Renowned flugelhornist Dmitri Matheny will lead an all-star band Thursday, Aug. 1, in a tribute to the music of legendary composer Burt Bacharach at the Lincoln City Cultural Center.
Known for his warm tone, soaring lyricism and masterful technique, Matheny, is lauded as “one of the most emotionally expressive improvisers of his generation” (International Review of Music). He will perform with vocalist Holly Pyle, Dan Gaynor (piano), Michael Raynor (drums) and Eric Gruber (bass).
Reserved table seating for the 7 p.m. show is $25 for adults and $14 for youth, with a $2 discount for Cultural Center members. Tickets are on sale at lincolncityculturalcenter.org or by calling (541) 994-9994.
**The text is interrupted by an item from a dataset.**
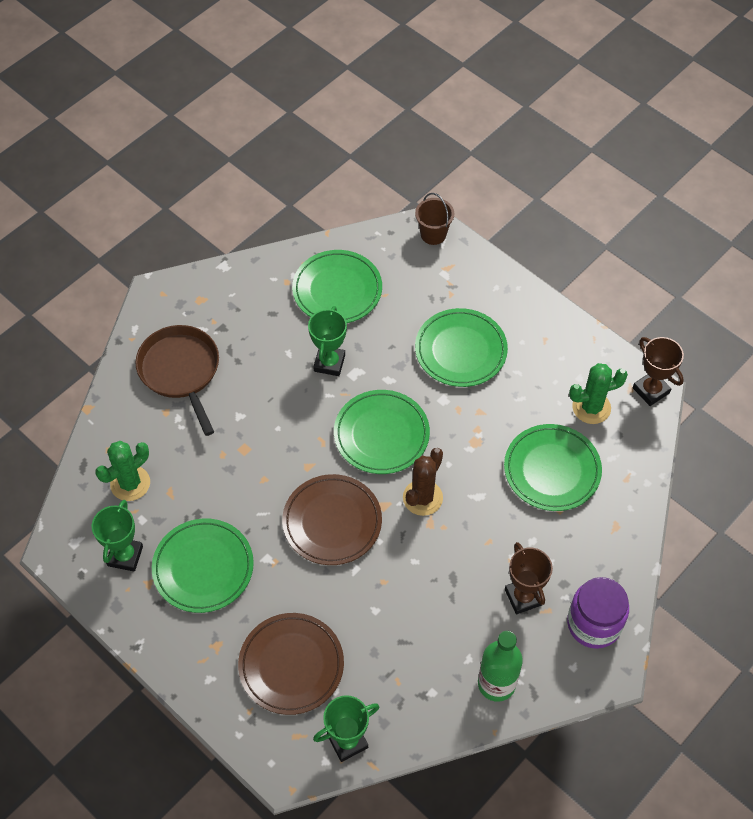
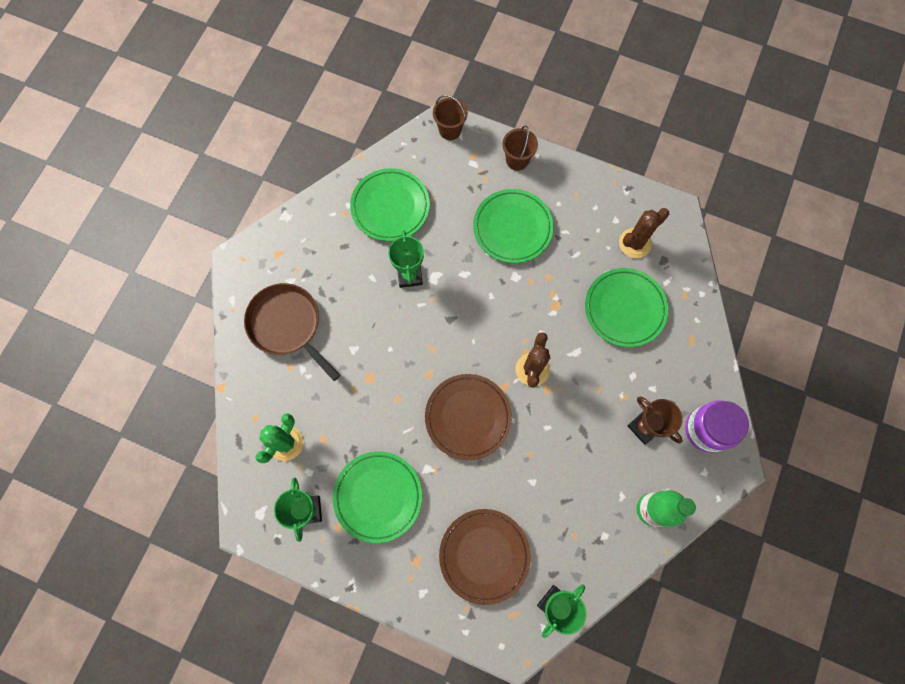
camera: 20 degrees left, 15 degrees up
(381, 434) = (477, 325): green plate -> none
(494, 285) = (517, 160): none -> brown bucket
(591, 407) = (635, 243): green cactus -> brown cactus
(651, 390) = (675, 212): brown trophy -> none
Popular music wouldn’t be the same without the beloved songwriting team of Bacharach and Hal David. Bacharach’s passionate melodies and David’s heartfelt lyrics delivered hit after hit, including “Close to You,” “What the World Needs Now” “Alfie,” and many, many more.
Now 91, Bacharach remains active as a touring and recording artist, prominently featuring the flugelhorn as a solo instrument in his concerts and on his albums.
Matheny has been lauded as “a visionary” (San Francisco Examiner) and “a jazz treasure” (All Music Guide).
An honors graduate of Berklee College of Music, he vaulted onto the jazz scene in the 1990s as the protégé of jazz legend Art Farmer. Since then, he has garnered a loyal international following, releasing 11 critically acclaimed CDs, touring extensively throughout the United States, Europe and Asia.
Celebrated for her “soulfully graceful, liquid-like voice” (Phoenix New Times), Pyle started as an opera major before studying jazz and psychology at Northern Arizona University.
Now one of the most popular vocalists in the Phoenix area, she performs with leading jazz groups, tours with the progressive soul-pop band House of Stairs, and appears regularly as a solo acappella act using electronic looping to build masterful sonic creations.
In the ’60s and ’70s, Bacharach was a dominant figure in pop music, racking up a remarkable 52 Top-40 hits. His compositions differed from much of the music of the era and typically boasted memorable melodies, unconventional and shifting time signatures, and atypical chords.
Combining elements of jazz, pop, Brazilian music and rock, Bacharach created a unique sound that embodied the time. David, Bacharach’s primary collaborator, supplied his music with lyrics worthy of the best Tin Pan Alley composers. David’s bittersweet lyrics were often in striking contrast to Bacharach’s soaring melodies.